Kennen wir nicht, gibt es nicht (mehr) - Die Anerkennung ausländischer Rechtsinstitute des Erbrechts in Deutschland

Internationale Erbfälle sind nicht selten mit besonderen Schwierigkeiten für alle Beteiligten verbunden. Als besonders problematisch stellen sich Fälle dar, in denen ausländisches Erbrecht zur Entscheidung berufen ist und dieses in Deutschland Anwendung finden soll. Dabei kann es vorkommen, dass das ausländische Recht Rechtsinstitute vorsieht, die dem deutschen Recht unbekannt sind. Probleme bereitet in diesem Zusammenhang das sog. "Vindikationslegat", das z.B. im belgischen, französischen, polnischen und italienischen Recht vorgesehen ist.

Dabei handelt es sich um eine - dem deutschen Recht unbekannte -Vermächtnisart. Erhält ein Begünstigter ein Vindikationslegat, erwirbt er mit Eintritt des Erbfalls direkt Eigentum an der vermachten Sache, während aus deutscher Sicht zunächst der Erbe als Gesamtrechtsnachfolger des Erblassers Eigentum an allen Nachlassgegenständen erwirbt und erst im Anschluss Eigentum und Besitz am Vermächtnisgegenstand auf den Vermächtnisnehmer übertragen muss.

Wie mit einem solchen ausländischen Vindikationslegat in Deutschland umzugehen ist, wurde bereits vor knapp 100 Jahren vom Reichsgericht entschieden und seit dem kaum angezweifelt: Es galt Sachenrechtsstatut vor Erbstatut, was bedeutet, dass sich das ausländische Erbrecht in diesem Fall dem deutschen Sachenrecht fügen musste. Das ausländische Rechtsinstitut wurde lediglich in ein dem deutschen Recht bekanntes Institut "übersetzt". Der Erbe erhielt - trotz anderweitiger testamentarischer Anordnung durch den Erblasser und Vorgaben im ausländischen Recht - bloß einen Anspruch auf Übertragung der vermachten Sache gegen den Erben.

Besondere Umstände bereitete dies, wenn im Wege des Vindikationslegats ein Grundstück vermacht wurde. Erbe und Vermächtnisnehmer mussten vor einem Notar zunächst einen Vertrag über die Auflassung des Grundstücks zusammen mit der Vornahme einer Eintragungsbewilligung schließen, beides konnte dann im Anschluss dem Grundbuchamt vorlegt werden.
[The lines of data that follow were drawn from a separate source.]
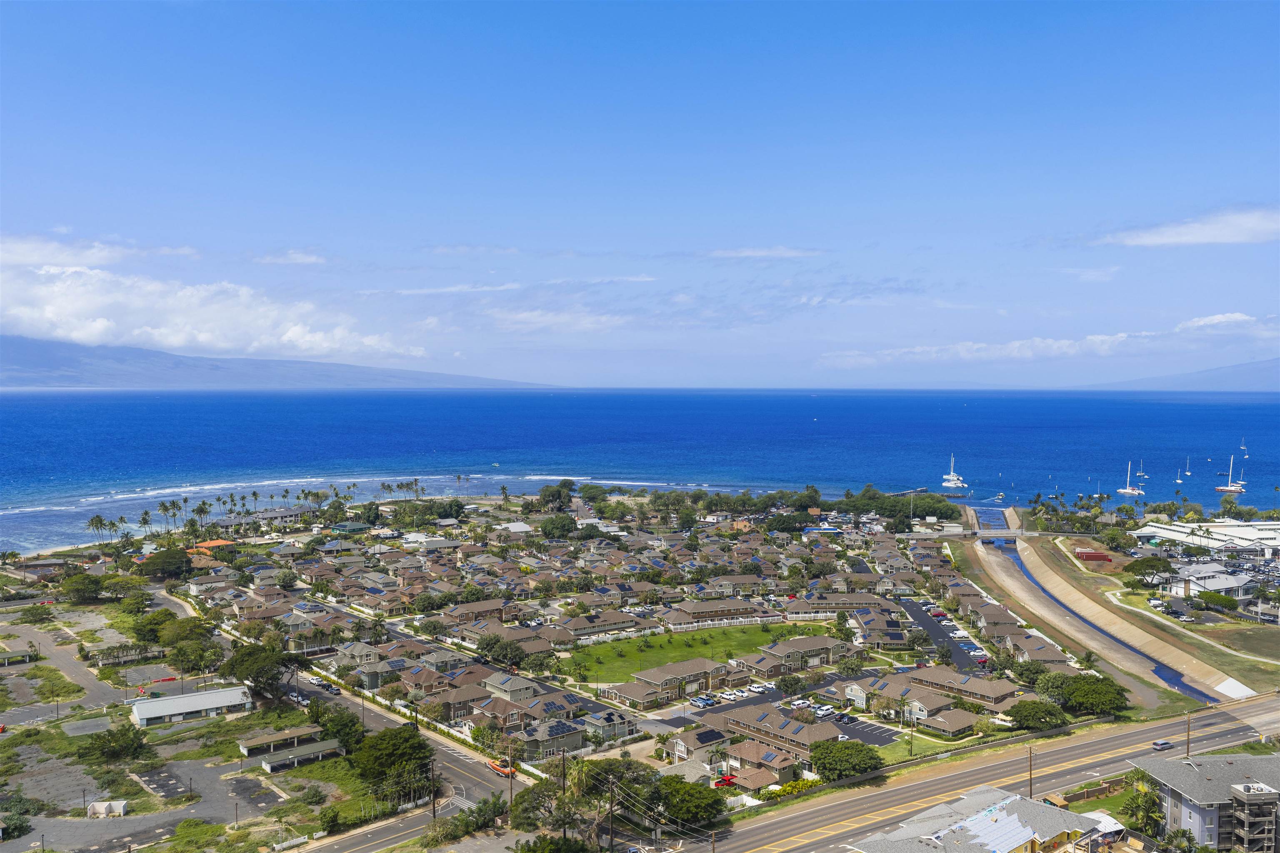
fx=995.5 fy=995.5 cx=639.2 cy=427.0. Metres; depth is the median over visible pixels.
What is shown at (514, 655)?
tree
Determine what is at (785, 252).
cloud
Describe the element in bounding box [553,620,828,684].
lawn
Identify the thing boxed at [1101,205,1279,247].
cloud
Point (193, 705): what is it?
building
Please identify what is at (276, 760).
carport
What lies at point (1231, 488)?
sailboat
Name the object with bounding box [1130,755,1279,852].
apartment building
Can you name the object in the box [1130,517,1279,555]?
white building
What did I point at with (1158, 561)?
tree
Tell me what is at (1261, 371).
mountain
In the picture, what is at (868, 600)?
house
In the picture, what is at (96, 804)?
concrete enclosure
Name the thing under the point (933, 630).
parking lot
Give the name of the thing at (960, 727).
house
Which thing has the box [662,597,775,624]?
house
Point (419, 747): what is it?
tree
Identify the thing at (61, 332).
cloud
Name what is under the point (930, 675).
townhouse
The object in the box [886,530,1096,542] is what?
bridge
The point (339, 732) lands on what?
tree
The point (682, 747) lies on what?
house
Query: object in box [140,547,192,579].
tree
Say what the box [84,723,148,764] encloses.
tree
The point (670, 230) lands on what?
sky
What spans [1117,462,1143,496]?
sailboat
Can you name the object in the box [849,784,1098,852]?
building
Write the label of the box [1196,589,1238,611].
tree
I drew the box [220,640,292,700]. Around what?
tree
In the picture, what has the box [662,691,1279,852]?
highway
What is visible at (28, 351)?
mountain
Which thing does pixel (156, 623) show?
tree
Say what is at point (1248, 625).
grass field
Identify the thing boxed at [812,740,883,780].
tree
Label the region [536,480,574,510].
tree
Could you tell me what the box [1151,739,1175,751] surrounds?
car
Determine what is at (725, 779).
red car
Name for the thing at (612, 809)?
utility pole
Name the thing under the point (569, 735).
house
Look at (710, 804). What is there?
tree
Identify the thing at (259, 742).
carport
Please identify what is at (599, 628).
house
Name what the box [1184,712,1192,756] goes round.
utility pole
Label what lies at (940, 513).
tree cluster
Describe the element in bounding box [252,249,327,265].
cloud
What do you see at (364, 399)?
sea
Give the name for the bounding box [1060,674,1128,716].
tree
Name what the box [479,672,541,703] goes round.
house
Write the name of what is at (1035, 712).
tree
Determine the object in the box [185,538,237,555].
house
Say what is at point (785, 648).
house
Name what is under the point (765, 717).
townhouse
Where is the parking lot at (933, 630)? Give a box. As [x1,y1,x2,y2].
[892,595,989,673]
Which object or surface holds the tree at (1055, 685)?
on the ground
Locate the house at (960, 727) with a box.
[914,707,979,736]
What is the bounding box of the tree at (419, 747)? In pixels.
[350,723,435,793]
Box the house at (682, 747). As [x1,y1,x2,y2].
[665,725,733,768]
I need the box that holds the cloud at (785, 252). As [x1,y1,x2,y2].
[703,246,825,258]
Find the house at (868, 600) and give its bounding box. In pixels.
[790,589,899,616]
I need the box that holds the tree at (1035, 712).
[1005,699,1068,731]
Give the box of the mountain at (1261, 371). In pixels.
[1085,357,1279,391]
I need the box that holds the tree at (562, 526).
[538,513,576,539]
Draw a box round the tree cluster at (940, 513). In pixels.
[859,487,958,522]
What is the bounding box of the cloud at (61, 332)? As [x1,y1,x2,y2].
[0,234,422,364]
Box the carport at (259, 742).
[237,724,322,755]
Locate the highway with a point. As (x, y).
(1136, 735)
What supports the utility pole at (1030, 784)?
on the ground
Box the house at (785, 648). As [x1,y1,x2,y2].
[752,635,852,675]
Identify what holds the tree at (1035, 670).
on the ground
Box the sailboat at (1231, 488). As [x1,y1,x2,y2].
[1217,455,1246,493]
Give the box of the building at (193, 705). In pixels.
[131,685,253,726]
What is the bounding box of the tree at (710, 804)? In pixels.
[655,775,725,829]
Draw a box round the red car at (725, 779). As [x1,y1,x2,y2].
[713,773,738,787]
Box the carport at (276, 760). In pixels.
[257,740,339,771]
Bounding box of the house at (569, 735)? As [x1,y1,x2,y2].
[504,716,584,759]
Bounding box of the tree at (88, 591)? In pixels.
[61,571,104,604]
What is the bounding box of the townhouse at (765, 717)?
[695,701,842,763]
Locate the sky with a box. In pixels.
[0,0,1279,384]
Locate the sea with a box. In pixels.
[0,388,1279,552]
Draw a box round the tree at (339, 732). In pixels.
[315,705,365,753]
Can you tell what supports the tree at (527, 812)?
on the ground
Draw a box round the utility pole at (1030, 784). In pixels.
[1026,745,1035,799]
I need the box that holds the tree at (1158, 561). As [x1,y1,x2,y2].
[1122,555,1175,583]
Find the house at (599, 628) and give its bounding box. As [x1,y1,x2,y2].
[559,609,642,638]
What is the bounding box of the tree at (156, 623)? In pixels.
[131,606,176,643]
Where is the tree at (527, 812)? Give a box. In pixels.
[507,756,658,849]
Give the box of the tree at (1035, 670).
[1010,659,1050,686]
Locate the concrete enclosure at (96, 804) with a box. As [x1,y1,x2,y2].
[85,799,127,818]
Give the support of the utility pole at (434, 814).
on the ground
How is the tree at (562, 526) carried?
on the ground
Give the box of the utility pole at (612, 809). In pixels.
[606,779,616,852]
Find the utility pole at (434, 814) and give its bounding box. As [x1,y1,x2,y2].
[430,765,438,824]
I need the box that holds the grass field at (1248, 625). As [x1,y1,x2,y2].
[1035,534,1279,691]
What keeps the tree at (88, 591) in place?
on the ground
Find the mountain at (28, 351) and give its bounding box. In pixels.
[0,332,544,389]
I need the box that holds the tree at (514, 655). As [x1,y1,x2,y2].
[476,635,526,667]
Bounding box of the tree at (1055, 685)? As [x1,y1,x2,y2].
[1030,670,1073,702]
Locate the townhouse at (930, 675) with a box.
[878,664,1015,711]
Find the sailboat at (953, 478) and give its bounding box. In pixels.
[940,456,967,489]
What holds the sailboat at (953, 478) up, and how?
on the sea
Diese zeitaufwendige und mit weiteren Kosten verbundene Praxis wurde inzwischen vom EuGH aufgehoben, was aus Sicht deutscher Juristen einer kleinen Revolution gleich kam. Das deutsche Recht muss nunmehr das ausländische Rechtsinstitut anerkennen.
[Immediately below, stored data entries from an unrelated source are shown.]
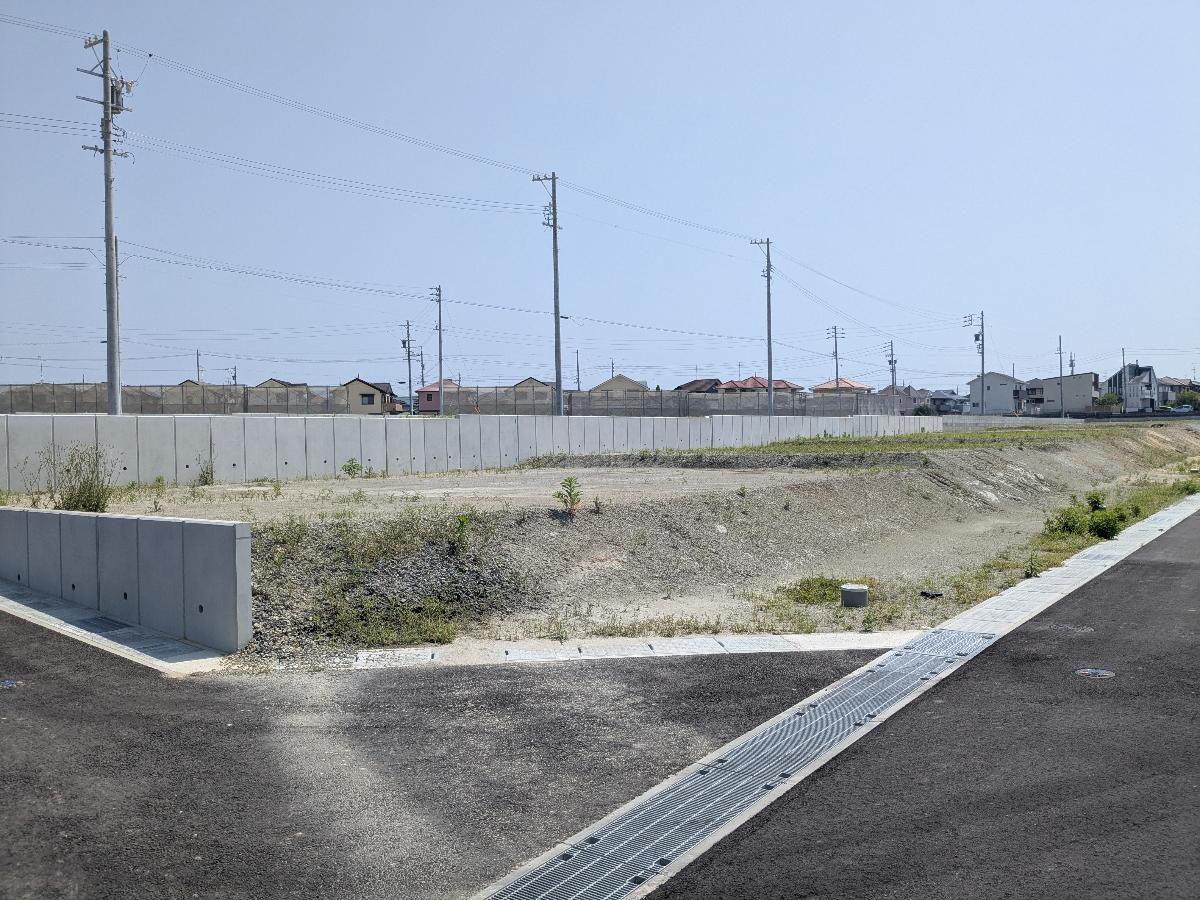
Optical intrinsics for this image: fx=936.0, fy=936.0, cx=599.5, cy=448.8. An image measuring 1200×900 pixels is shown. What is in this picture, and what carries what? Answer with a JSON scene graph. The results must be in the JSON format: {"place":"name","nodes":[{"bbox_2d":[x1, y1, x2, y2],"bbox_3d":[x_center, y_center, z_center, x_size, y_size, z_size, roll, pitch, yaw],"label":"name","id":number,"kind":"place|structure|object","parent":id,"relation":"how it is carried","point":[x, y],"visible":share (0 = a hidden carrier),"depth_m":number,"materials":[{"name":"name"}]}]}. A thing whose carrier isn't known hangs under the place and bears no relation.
{"place":"outdoors","nodes":[
{"label":"outdoors","id":0,"kind":"place"},
{"bbox_2d":[0,506,252,651],"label":"concrete wall","id":1,"kind":"structure","parent":0,"point":[197,525],"depth_m":7.34,"materials":[{"name":"grey concrete"}]},
{"bbox_2d":[250,378,310,410],"label":"house","id":2,"kind":"structure","parent":0,"point":[272,381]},
{"bbox_2d":[331,377,400,414],"label":"house","id":3,"kind":"structure","parent":0,"point":[361,386],"materials":[{"name":"beige paint"}]},
{"bbox_2d":[359,392,375,405],"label":"window","id":4,"kind":"structure","parent":3,"relation":"in","point":[368,397],"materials":[{"name":"black glass"}]},
{"bbox_2d":[414,379,459,413],"label":"house","id":5,"kind":"structure","parent":0,"point":[426,392],"materials":[{"name":"pink paint"}]},
{"bbox_2d":[0,608,877,899],"label":"asphalt road","id":6,"kind":"structure","parent":0,"point":[93,676],"materials":[{"name":"grey asphalt"}]},
{"bbox_2d":[0,677,25,688],"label":"manhole cover","id":7,"kind":"object","parent":6,"relation":"in","point":[11,681],"visible":0.93,"depth_m":5.80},
{"bbox_2d":[0,582,228,674],"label":"concrete strip","id":8,"kind":"object","parent":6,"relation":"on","point":[75,628],"visible":0.64,"depth_m":7.11,"materials":[{"name":"grey concrete"}]},
{"bbox_2d":[80,615,129,632],"bbox_3d":[-4.019,1.422,7.574,0.389,0.022,0.437,-1,2,0],"label":"drain grate","id":9,"kind":"object","parent":8,"relation":"in","point":[105,623],"visible":0.87,"depth_m":7.56,"materials":[{"name":"metal"}]},
{"bbox_2d":[1,410,939,493],"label":"concrete wall","id":10,"kind":"structure","parent":0,"point":[197,419],"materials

Der begünstigte Vindikationslegatar kann daher zum Nachweis seiner Rechtsstellung ein Europäisches Nachlasszeugnis beantragen und dieses gegenüber Behörden und Banken als Nachweis seiner Rechtsstellung vorlegen. Eine Übertragung von den Erben auf den Vermächtnisnehmer und evtl. anfallende Beurkundungen sollen damit entfallen.

Was aufgrund der verfahrensrechtlichen Erleichterung für viele direkt am Nachlass berechtigte Vermächtnisnehmer Erleichterung verspricht, ist jedoch auch nach der EuGH-Entscheidung im Zusammenhang mit vermachten Grundstücken bis heute mit erheblichen Schwierigkeiten verbunden.

Das deutsche Grundbuchrecht akzeptiert nämlich bislang das Europäische Nachlasszeugnis lediglich als "Nachweis der Erbfolge", § 35 Abs. 1 S. 1 GBO und nicht als Nachweis der Stellung eines Vermächtnisnehmers. Wie in der Praxis damit umzugehen ist, ist fraglich. Denkbar wäre, den § 35 Abs. 1 GBO analog anzuwenden oder den Begriff der "Erbfolge" in § 35 Abs. 1 GBO unionskonform auszulegen, wonach auch die Einzelrechtsnachfolge von diesem Begriff umfasst sein soll. Möglich wäre auch, das Europäische Nachlasszeugnis als Unrichtigkeitsnachweis nach § 22 GBO zur Grundbuchberichtigung genügen zu lassen.